Segment Start: READING PASSAGE

I hope you don’t mind me writing to you – and this is a tough letter to write – but I feel that someone needs to tell you to take a break. It doesn’t have to be a long one, but by the sound of your latest album, you need some time out. Hey, Archangel is the third release by a band featuring your good self in a little under two years. Heck, it ain’t quite up with The Fall’s insanely prolific output, but such a pace is bound to render the heavy wells dry.

And, I am sad to say, it shows in Archangel, from the first track. ‘We Sold Our Souls To Metal’? Dude, after nearly 20 years in Soulfly and another 13 or so in Sepultura, you of all people should know that songs or bands that include the genre in the name are either megalomaniacs like Metallica or overblown fantasists like Manowar. It pains me to say it, but I expected better – especially as it came from the same mind that gave us ‘Refuse/Resist’. And it is not as if the song itself makes up for the lyrics – which sound like “generic angry” ones that did not make the cut for ‘Jump Da Fuck Up’, way back on the Primitive album.

Don’t get me wrong, this sort of criticism is painful to write because I have been a fan of yours for ages. I blasted Roots before surfing big, ugly cyclone waves. And ‘Refuse/Resist’ formed part of a memorable night with my then wife-to-be. Arise was my release of tension from a bonehead at work many, many moons ago and Dark Ages accompanied me when cycling home in the freezing cold because I couldn’t afford a train fare. Man, I even liked the duet with Sean Lennon. But this album … it just sounds a little tired in parts. Dare I say it comes across like your heart isn’t entirely in it?

The title track is a slight improvement on the opener, with its stomping beginning, but that and the one that follows it, ‘Sodomites’, are undermined by a weird choral background chant. I know the album’s theme is the Old Testament, but you know… While we’re on the subject, I’m not sure if the chorus of ‘Sodomites’ – repeating the song’s title over and over – is a good idea. Mind you, I bet it would be funny to hear a crowd of metalheads chanting it at a gig.

Segment End: READING PASSAGE

* _WORK INSTRUCTION 1_
Transcribe the part of the Archangel letter from "The title track" up to and including "it at a gig.".
* _WORK INSTRUCTION 2_
Go on with the Archangel letter, picking up right after its final sentence.

Segment Start: DATA SEGMENT

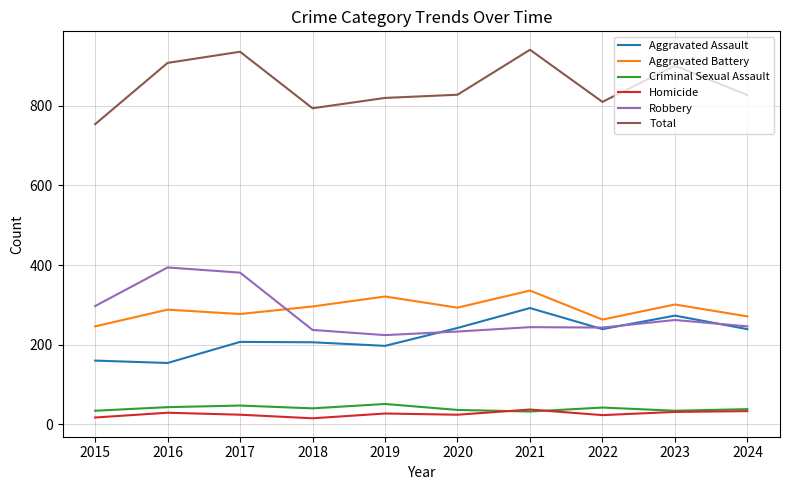

List the series in order of their peak value, lowest first.

Homicide, Criminal Sexual Assault, Aggravated Assault, Aggravated Battery, Robbery, Total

Segment End: DATA SEGMENT

* _EXPECTED OUTPUT 1_
The title track is a slight improvement on the opener, with its stomping beginning, but that and the one that follows it, ‘Sodomites’, are undermined by a weird choral background chant. I know the album’s theme is the Old Testament, but you know… While we’re on the subject, I’m not sure if the chorus of ‘Sodomites’ – repeating the song’s title over and over – is a good idea. Mind you, I bet it would be funny to hear a crowd of metalheads chanting it at a gig.

* _EXPECTED OUTPUT 2_
The punky ‘Live Life Hard!’ with the screeching of Matt Young from King Parrot, would be OK if it wasn’t for the screeching of Matt Young from King Parrot.

There are some good parts – ‘Titans’ slows the tempo and allows for a little light and shade that we know you can do so well, when you let your shackles loosen. ‘Ishtar Rising’ and ‘Shamash’ have a decent groove, if elementary lyrics, and ‘Deceiver’ is full of that pummelling heaviness that we have come to know and love. Speaking of ‘Deceiver’, if you see Marc Rizzo, by the way, tell him his guitar work is superb throughout, especially in this song.

It’s cool that you got to jam with so many of your family members for this album – not only did Igor Jr fill in on bass and Zyon is demonstrating on drums that he is there on merit, but Richie, your stepson, puts in some raspy vocals on the final track, ‘Mother of Dragons’, which – and again, I am sorry  to tell you this – kind of loses its way after a good start.

Yeah, the album is only a little more than half an hour old and given that you’ve been busy since 2013 with Soulfly‘s last album, a Cavalera Conspiracy release and working with Killer be Killed – apart from touring – you probably haven’t had that much time to put together much more than that. But this is the thing, Max, and it goes back to what I said at the beginning of this letter: it sounds like you need a bit of a break. Again, I am really sorry that I have to tell you this, but I reckon after stepping back for a year or so, you’ll come back with something amazing. Take care.